Nigeria’s crude oil production decreased by about 37,000 barrels of per day in the month October 2019, according to data from the 14-member oil cartel OPEC. The organisation says production fell from 1.84 million bpd recorded in September to 1.81 million bpd recorded in October 2019.
This follows efforts by Nigeria’s regulatory authorities to oil companies cut down production from their largest producing fields in order to meet its OPEC obligation. One clear case is the French’s Total operated Egina, which averaged 203,000 bpd in August 2019 and was only allowed to produce 180,000 bpd in October 2019.
“Strict adherence to OPEC’s production cut may threaten Nigeria’s oil revenue except we manage to keep oil price above $60,” said Charles Akinbobola, an energy analyst at Lagos based Sofidam Capital.
Since 2017, the group and allies including Russia have cut production by about 1.2million, helping to lift international prices and prop up weak oil prices.
Higher oil production coupled with higher oil prices has often meant Nigeria, Africa’s biggest oil producer, can earn more in foreign exchange and fund its budget deficit. This is because oil accounts for 90 percent of Nigeria’s foreign exchange and 85.6 per cent of Nigeria’s total exports.

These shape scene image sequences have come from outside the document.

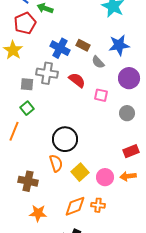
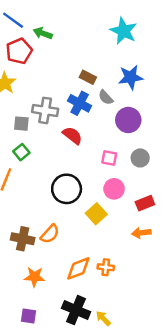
blue cross: (60, 48) -> (80, 103), moved
purple circle: (129, 78) -> (128, 120), moved
red semicircle: (77, 80) -> (72, 135), moved
pink square: (101, 95) -> (109, 158), moved
orange semicircle: (56, 163) -> (50, 234), moved, turned 60
yellow square: (80, 172) -> (96, 214), moved
pink circle: (105, 177) -> (114, 189), moved

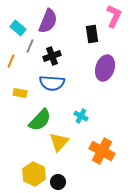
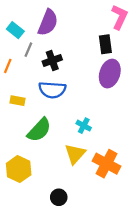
black rectangle: (92, 34) -> (105, 44), moved
yellow triangle: (59, 142) -> (75, 154), moved
yellow hexagon: (34, 174) -> (19, 169), moved

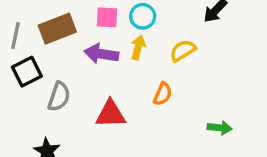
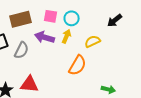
orange semicircle: (163, 94) -> (77, 65), size x1.5
gray semicircle: (59, 97) -> (21, 50), moved
red triangle: (111, 114) -> (29, 84), moved

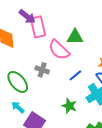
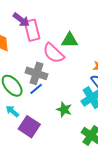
gray cross: (42, 70) -> (37, 73), size x1.5
blue line: (75, 75) -> (36, 89), moved

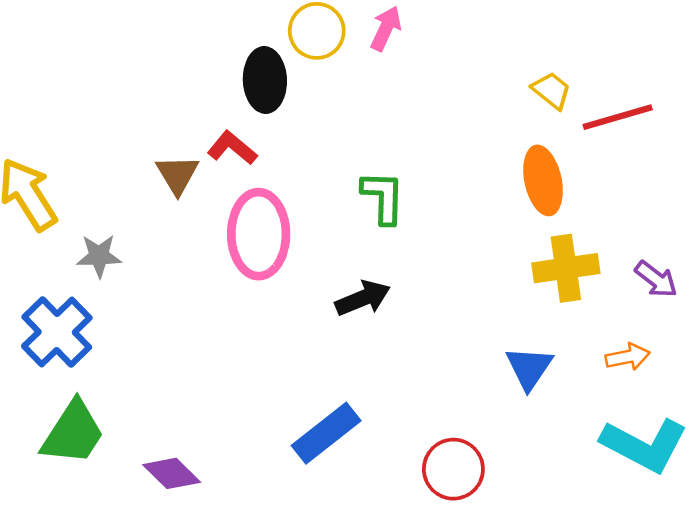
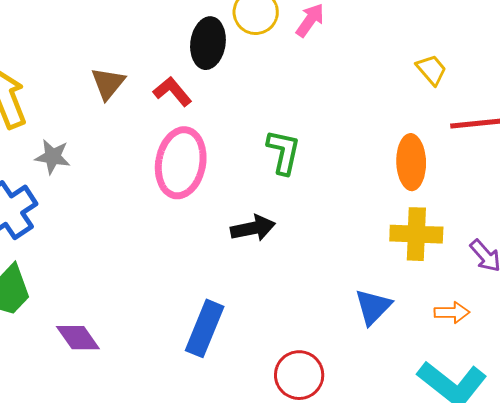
yellow trapezoid: (552, 90) -> (431, 70), moved
brown triangle: (177, 175) -> (108, 83), moved
blue rectangle: (326, 433) -> (205, 328), turned -40

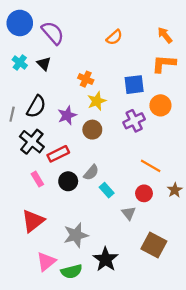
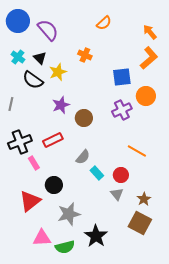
orange semicircle: (114, 37) -> (104, 23), moved
orange L-shape: (164, 64) -> (149, 58), turned 135
orange cross: (86, 79) -> (85, 55), moved
yellow star: (97, 101) -> (58, 72), moved
black semicircle: (36, 107) -> (33, 80), moved, turned 95
black cross: (32, 142) -> (20, 142), moved, turned 30
black circle: (68, 181) -> (54, 185), moved
brown star: (175, 190) -> (144, 199), moved
red circle: (144, 193) -> (121, 175), moved
pink triangle: (46, 262) -> (42, 238), turned 36

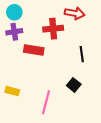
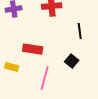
red rectangle: (34, 50) -> (33, 49), moved

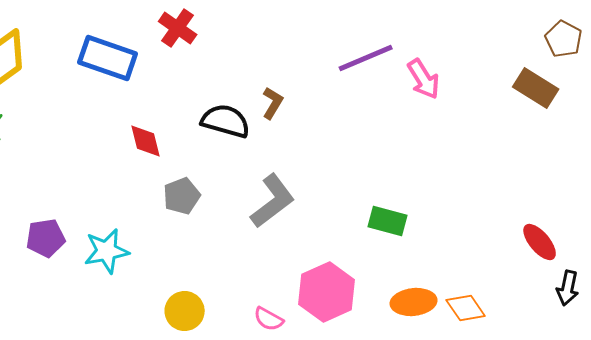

The decision by OPEC to enforce members production quota could toughen Nigeria’s economic situation in 2020 fiscal year as the federal government adjusts to the realities of dwindling oil revenue. Recall, Nigeria has been pumping 1.84 million bpd in recent months instead of its target 1.685 million bpd.
OPEC pumps about a third of the world’s crude and while it doesn’t target a specific oil price, it adds or removes supplies in the market to keep prices stable.
In its last report before the December meeting, OPEC said its oil output in October jumped by 943,000 bpd to 29.65 million bpd, according to figures the group collects from secondary sources as Saudi supply recovered from attacks on oil plants that cut supply.
The world biggest oil exporter, Saudi Arabia added 1,094 bpd into the market in October, bringing output to just less than 9.8 million bpd and delivering its Energy Minister Khalid al-Falih’s vow to pump well below 10 million bpd.
The report suggests there will be a 2020 surplus of 70,000 bpd if OPEC keeps pumping at October’s rate and other factors remain equal, an amount less than the 340,000 bpd surplus implied in September’s report before the Saudi attacks.